As for Josef Strauss, I refer you to to a post of mine from a year ago, New Year Swallows from Austria, for an appreciation of his art - especially his gift for crafting beautiful introductions. I shall re-quote his brother Johann here about Josef: "Pepi [his family nickname] is the more gifted of us two; I am merely the more popular." I think Johann was being overly modest there, but there's no doubt that his brother's gifts were of a high order. As a fresh example of his genius, please try his Geheime Anziehungskrafte (Dynamiden), op.173. The title evokes the secret powers of attraction and the play of atoms and the introduction to the waltz sequence conjures a dream-like vision in much of symphonic power. As I said in my earlier post about Josef, it does rather seem a shame that he couldn't have dropped the waltz sequence altogether and expanded his introduction into a miniature symphonic poem. Still, the reliably tuneful, colourfully-orchestrated waltz sequence gives the listener such a good feeling that such qualms almost dissolve. The main waltz tune here begins with nine notes that fans of an unrelated Strauss, Richard, might recall as being the same first nine notes of one of his waltz tunes from Der Rosenkavalier (5.11 into this link).
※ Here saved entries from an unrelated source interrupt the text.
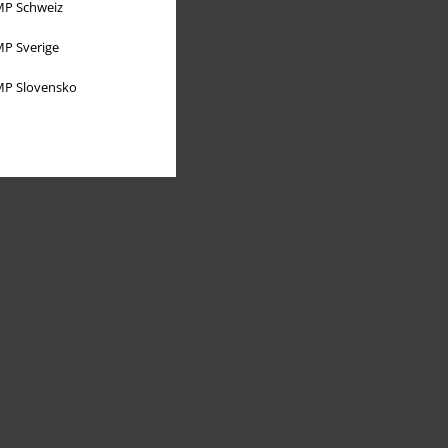
P Schweiz
P Sverige
P Slovensko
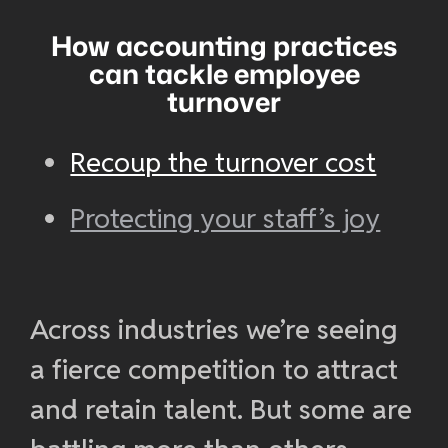
How accounting practices
can tackle employee
turnover
Recoup the turnover cost
Protecting your staff’s joy
Across industries we’re seeing
a fierce competition to attract
and retain talent. But some are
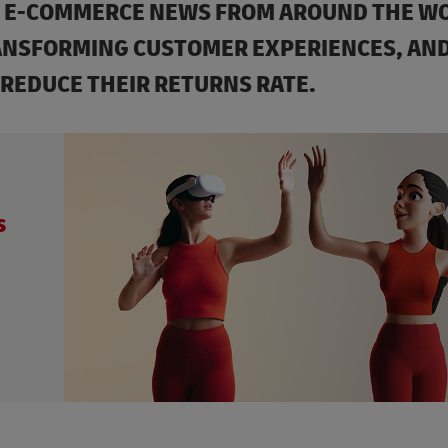
ST E-COMMERCE NEWS FROM AROUND THE W
ANSFORMING CUSTOMER EXPERIENCES, AND
 REDUCE THEIR RETURNS RATE.
s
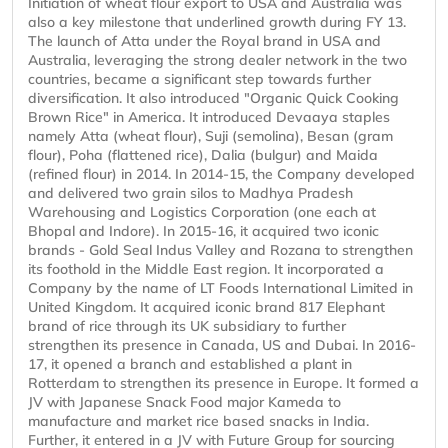
Initiation of wheat flour export to USA and Australia was
also a key milestone that underlined growth during FY 13.
The launch of Atta under the Royal brand in USA and
Australia, leveraging the strong dealer network in the two
countries, became a significant step towards further
diversification. It also introduced "Organic Quick Cooking
Brown Rice" in America. It introduced Devaaya staples
namely Atta (wheat flour), Suji (semolina), Besan (gram
flour), Poha (flattened rice), Dalia (bulgur) and Maida
(refined flour) in 2014. In 2014-15, the Company developed
and delivered two grain silos to Madhya Pradesh
Warehousing and Logistics Corporation (one each at
Bhopal and Indore). In 2015-16, it acquired two iconic
brands - Gold Seal Indus Valley and Rozana to strengthen
its foothold in the Middle East region. It incorporated a
Company by the name of LT Foods International Limited in
United Kingdom. It acquired iconic brand 817 Elephant
brand of rice through its UK subsidiary to further
strengthen its presence in Canada, US and Dubai. In 2016-
17, it opened a branch and established a plant in
Rotterdam to strengthen its presence in Europe. It formed a
JV with Japanese Snack Food major Kameda to
manufacture and market rice based snacks in India.
Further, it entered in a JV with Future Group for sourcing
It could be co-incidence, of course (after all, it's a simple waltz tune formula that could easily keep cropping up), or it could be a deliberate echo by Richard. Who knows! 

What though of brother Eduard? Eduard Strauss was definitively in his brothers' shadows and made a speciality of polkas and conducting. His waltzes - such as Schleier und Krone, Op.200 ('Veil and Crown'), written for an Imperial wedding, Glockensignale, Op.198 ('Bell Signals') and Doctrinen, Op.79 ('Doctrines') - show talent but I can't detect the spark found in his brothers' finest pieces. Can you?

Eduard's eldest son, Johann Strauss III, became the last of the Strauss dynasty (dying in 1939) - not that you ever hear his music. (Well, until now that is!)  By all accounts, the lad got off to a disastrous start with one of his pieces going down so badly with the public that he was told by critics to use a pseudonym so as not to tarnish the family name. (Ouch!) Trying out his Unter den Linden Walzer, Op.30 and Kronungs-Walzer, Op.40 ('Coronation Waltz'), written for the coronation of our own Edward VII, shows that he got over this crisis and went on to be a highly competent Strauss - if not a great Strauss. I wouldn't mind hearing more of JSIII. 

The Strauss Dynasty (1804-1939), purveyors of pleasure in three-four time to millions for almost two hundred years now. Long may that continue!